Houston's offseason began a few weeks ago, and while a few other teams are still enjoying football, general manager Rick Smith now has four months to play with as he tries to bind a new head coach and a new quarterback together to start next season off right.
If the Texans are setting any kind of bar, it should be to draft someone in the first round with the same kind of impact Mario Williams had in 2006. Followed by some smart thinking in the later rounds, of course, to fill the long list of needs.
The Texans need a lot this year, but here's an early mock to get things started.
It's OK if you're not in love with this pick, but when you earn the first overall spot in the draft, you have to take the best player available, and that's Teddy Bridgewater.
Matt Schaub and Case Keenum won't start for this team again, leaving the guy from Louisville a perfect opportunity to come in and show the skills that he has under what will probably be a totally fresh, new offense.
Houston's quarterbacks combined for 20 interceptions last season, meaning there is a serious accuracy issue on the team. Bridgewater threw only four interceptions in 2013, and when he does get himself into trouble, has the footwork to roll away from pressure and run with the football.
Bridgewater offers a lot; he's a smart user of the football but could be listed as undersized. Then again, at 6'3" and 196 pounds, people said the same thing about Drew Brees, and look how that turned out.
Creating turnovers has become a problem the Texans never used to have. And drafting a physical defensive end could solve that.
Houston would be relying on a lot to see Kony Ealy fall to the second round. He's grown higher on people's list since his monster day in the SEC Championship Game where he had a sack, five tackles and three more for losses.
In that game, though, Ealy forced two fumbles, which is where the Texans need help.
Ealy has the kind of ability to rip the ball away from the carrier and possesses some solid hand strength that will push him forward. His tackling is also worth noting, even though he has shown on occasion a tendency to go for the big pop rather than wrap up.
Houston might be lucky to see Ealy hit the second round; he'd be worth Smith's time, though.
If the Texans want a franchise quarterback for the next 10 years, then they better start drafting some offensive linemen to go with him.
James Hurst is one of the best middle-round picks available. Out of North Carolina, he spent most of his 2012 season blocking for Gio Bernard's 1,228 yards and likes to put his body between the defender and the ball-carrier.
Hurst could fall to the third round at this stage, and it is said that he needs to add a bit more strength in the weight room.

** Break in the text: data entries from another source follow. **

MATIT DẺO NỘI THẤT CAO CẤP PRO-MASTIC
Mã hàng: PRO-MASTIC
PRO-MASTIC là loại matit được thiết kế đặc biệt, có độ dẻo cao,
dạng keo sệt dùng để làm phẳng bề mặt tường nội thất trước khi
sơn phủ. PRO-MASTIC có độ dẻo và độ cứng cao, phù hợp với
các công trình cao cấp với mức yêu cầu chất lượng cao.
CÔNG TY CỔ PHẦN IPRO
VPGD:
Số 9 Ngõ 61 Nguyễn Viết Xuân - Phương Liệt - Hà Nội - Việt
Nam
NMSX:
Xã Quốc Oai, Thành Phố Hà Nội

But even if his strength on the bench is unknown, his strength in run blocking is just what the Texans need. Arian Foster struggled to find holes before injury, and Ben Tate had a season of hit and miss. A guy with some size is needed.
Forcing turnovers is one problem, but so is pressuring the quarterback.
The Texans had only 32 sacks to show for themselves last season, 10 less than all of their opponents in 2013. Containing guys like Russell Wilson was also a problem on the ground, and with the on-again, off-again injuries of Brian Cushing and others, adding an extra linebacker couldn't hurt.
Jordan Zumwalt may be the best of the later-round choosings. Last season with UCLA, he had 6.5 tackles for a loss and plays particularly well in the box. He might need to add some weight at 230 pounds, but Zumwalt is a durable defender who could fit in well with any scheme.
Ryan Carrethers is one of the little-known defensive tackles in this year's draft, but he could turn out to be a big steal for anyone who does their homework.
In a loss to Louisiana-Lafayette earlier in the year, Carrethers had 16 tackles to his name, a work rate that most defensive linemen rarely see in a single game. At 330 pounds, Carrethers is a workhorse and one of Arkansas State's top tacklers for the season.
Houston needs someone on the defensive line who can make plays and also spy on the quarterback a little. Making the roster might be hard from this spot, but the Texans need depth on the defensive line, even though choosing Carrethers provides a lot more than just a benchwarmer.
Ups and downs have been Shiloh Keo's season, but with the Ed Reed project not working out, a safety is needed to repair a secondary that was burned constantly by top receivers this season.
With corners Kareem Jackson, Brice McCain and safety D.J. Swearinger struggling a lot last year to clamp down and hold receivers close, someone needs to be drafted in May to shore up the coverage issues the Texans had downfield.
Ty Zimmerman's coverage abilities have looked tops throughout most of his career at Kansas State. His run defense is also stellar, which would help to rejuvenate the Texans' once-top-ranked rush defense that fell to 23rd in the league last year.
Sooner or later Tate is going to take his talents elsewhere, and the Texans will be left with a bit of a problem.
Foster will always be the starter in Houston, but the Texans do need to think about what may lay ahead with Tate, so drafting a running back like LaDarius Perkins in the later rounds could be a smart move.
Perkins ran for 1,016 yards in his junior season with Mississippi State, but he also acts as a good receiver in the screen game and can throw a few blocks here and there. Last season, Houston struggled with blocking the quarterback's blind side, and it resulted in fumbles. Having someone in the back field who can block is a must.